— Job —
Word for word, reproduce all entries below, leaving every picture out.

[Extracted page text data]
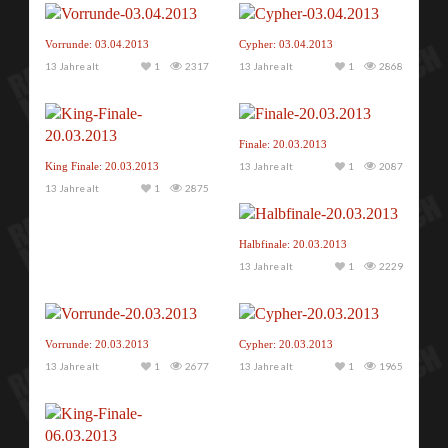
Vorrunde: 03.04.2013
Cypher: 03.04.2013
13 Jahre alt
1
2317
13 Jahre alt
1
2868
Finale: 20.03.2013
King Finale: 20.03.2013
13 Jahre alt
1
2087
13 Jahre alt
1
2875
Halbfinale: 20.03.2013
13 Jahre alt
1
2229
Vorrunde: 20.03.2013
Cypher: 20.03.2013
13 Jahre alt
1
2677
13 Jahre alt
1
1965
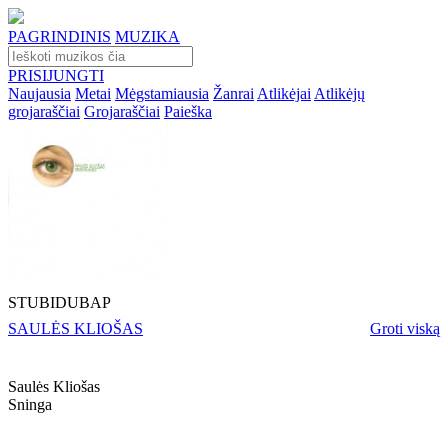
PAGRINDINIS
MUZIKA
PRISIJUNGTI
Naujausia
Metai
Mėgstamiausia
Žanrai
Atlikėjai
Atlikėjų
grojaraščiai
Grojaraščiai
Paieška
STUBIDUBAP
SAULĖS KLIOŠAS
Groti viską
Saulės Kliošas
Sninga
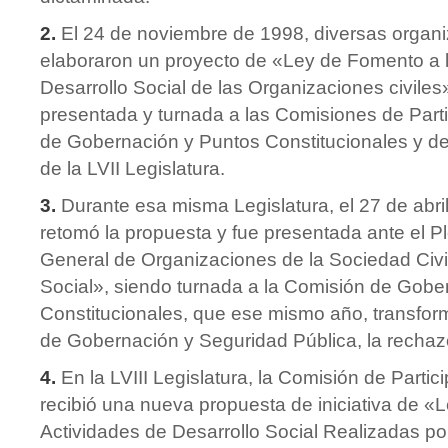
2.
El 24 de noviembre de 1998, diversas organi
elaboraron un proyecto de «Ley de Fomento a l
Desarrollo Social de las Organizaciones civile
presentada y turnada a las Comisiones de Part
de Gobernación y Puntos Constitucionales y de 
de la LVII Legislatura.
3.
Durante esa misma Legislatura, el 27 de abri
retomó la propuesta y fue presentada ante el 
General de Organizaciones de la Sociedad Civil
Social», siendo turnada a la Comisión de Gobe
Constitucionales, que ese mismo año, transfo
de Gobernación y Seguridad Pública, la rechaz
4.
En la LVIII Legislatura, la Comisión de Parti
recibió una nueva propuesta de iniciativa de 
Actividades de Desarrollo Social Realizadas p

— Result of the task —
Vorrunde: 03.04.2013
Cypher: 03.04.2013
13 Jahre alt
1
2317
13 Jahre alt
1
2868
Finale: 20.03.2013
King Finale: 20.03.2013
13 Jahre alt
1
2087
13 Jahre alt
1
2875
Halbfinale: 20.03.2013
13 Jahre alt
1
2229
Vorrunde: 20.03.2013
Cypher: 20.03.2013
13 Jahre alt
1
2677
13 Jahre alt
1
1965
PAGRINDINIS
MUZIKA
PRISIJUNGTI
Naujausia
Metai
Mėgstamiausia
Žanrai
Atlikėjai
Atlikėjų
grojaraščiai
Grojaraščiai
Paieška
STUBIDUBAP
SAULĖS KLIOŠAS
Groti viską
Saulės Kliošas
Sninga
2.
El 24 de noviembre de 1998, diversas organi
elaboraron un proyecto de «Ley de Fomento a l
Desarrollo Social de las Organizaciones civile
presentada y turnada a las Comisiones de Part
de Gobernación y Puntos Constitucionales y de 
de la LVII Legislatura.
3.
Durante esa misma Legislatura, el 27 de abri
retomó la propuesta y fue presentada ante el 
General de Organizaciones de la Sociedad Civil
Social», siendo turnada a la Comisión de Gobe
Constitucionales, que ese mismo año, transfo
de Gobernación y Seguridad Pública, la rechaz
4.
En la LVIII Legislatura, la Comisión de Parti
recibió una nueva propuesta de iniciativa de 
Actividades de Desarrollo Social Realizadas p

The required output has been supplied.